After a flurry of speculation last month, the Apple (NASDAQ:AAPL) car hype has started to recede. That said, there are still a few nuggets of speculation emerging, and lots of investors are excited about the possibility of Apple disrupting the auto industry.
There's no way to know whether or not Apple will build a car. In all likelihood, even Tim Cook doesn't know at this point whether or not Apple will build a car! Even if Apple is working on an auto project, anything beyond the existing CarPlay system is still in the early stages of development.
What does seem clear, though, is that investors need to curb their enthusiasm about the supposed Apple car. Even reputable investment banks have offered some wildly optimistic projections of Apple's auto opportunity, but Apple investors should take these analyses with a big grain of salt.
Big money in the car
One notable example of overly optimistic Apple car speculation is a joint report by Morgan Stanley's tech and auto analysts that was issued last month.
The analysts pointed to the size of the global auto industry ($1.6 trillion in annual revenue today), noting that it is about 4 times the size of the global smartphone market. They see this as a market that could solve Apple's need for growth beyond the iPhone: "If AAPL were to corner just 25% of the value of the car, it would be equivalent to the entire smartphone industry today."
To be fair, the Morgan Stanley analysts do not claim that Apple is on the verge of building its own car, nor that such a vehicle would sell in big numbers. But they do think that Apple can get a foothold in the auto value chain through infotainment and then quickly expand into other parts of the car initially as a supplier to other automakers. Eventually, this could pave the way to a full-blown "Apple Car."
How big is this opportunity?
Morgan Stanley's market analysis relies upon the supposition that autonomous cars will hit the market around 2020 and become more common over time.

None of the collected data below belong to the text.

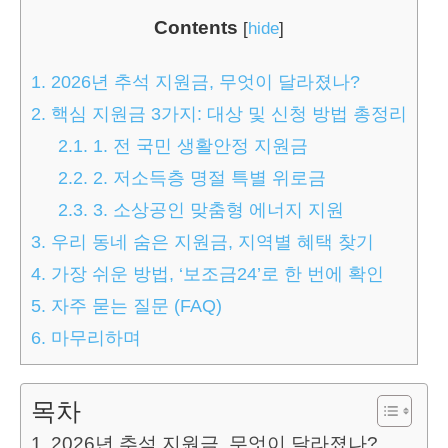
Contents
[
hide
]
1.
2026년 추석 지원금, 무엇이 달라졌나?
2.
핵심 지원금 3가지: 대상 및 신청 방법 총정리
2.1.
1. 전 국민 생활안정 지원금
2.2.
2. 저소득층 명절 특별 위로금
2.3.
3. 소상공인 맞춤형 에너지 지원
3.
우리 동네 숨은 지원금, 지역별 혜택 찾기
4.
가장 쉬운 방법, ‘보조금24’로 한 번에 확인
5.
자주 묻는 질문 (FAQ)
6.
마무리하며
목차
2026년 추석 지원금, 무엇이 달라졌나?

The analysts claim that 60% of the value of autonomous cars will come from software, compared to 10% for cars today.
But if that's true, then autonomous cars will be quite expensive. The average transaction price of a vehicle in the U.S. today is more than $30,000. Auto profit margins are quite low, so the average cost of building a typical vehicle is probably more than $25,000.
Furthermore, the cost to build vehicles is rising, as automakers add technology and work to boost fuel economy to meet federal regulations. (If Apple builds a fully electric car, then that would further increase costs.) Thus, if the content of a present-day vehicle represents less than half of the value of a future autonomous car -- with the remainder being software -- then autonomous cars will need to cost more than twice as much as today's vehicles.
As a result, if Apple builds a car -- or if it provides extensive software and other technology for an existing automaker's car -- the average selling price would have to be a Tesla-like $100,000 or so for Apple to earn its normal profit margin.
Apple could probably expand the market for $100,000 cars quite a bit -- just as it vastly expanded the market for pricey smartphones. But it's still not going to sell millions of cars a year at that price.
Alternatively, if Apple provides infotainment and a few other software-based systems for $500-$1,000 it could snag much more of the auto market. However, with that business model it would only capture a small part of the auto value chain. Either way, Apple wouldn't be able to corner anything close to "25% of the value of the car."
The car is not a growth panacea
Perhaps Apple can revolutionize the car. I wouldn't bet against it -- Apple has demonstrated a remarkable ability to upend a wide range of product markets.
However, cars are already so expensive that even Apple probably can't convince a large proportion of consumers to spend twice as much on one. As a result, if Apple enters the auto market, it will probably have to choose between accepting a small position at the high end of the market or capturing a small part of the value chain in the high-volume mass market.
Instead, many investors and analysts seem to think that Apple can avoid this trade-off and enjoy high unit volumes in the auto market at an astronomical average selling price. This vision is the product of wishful thinking. Apple may find success in the car, but it isn't likely to be another iPhone-like $100 billion-plus business.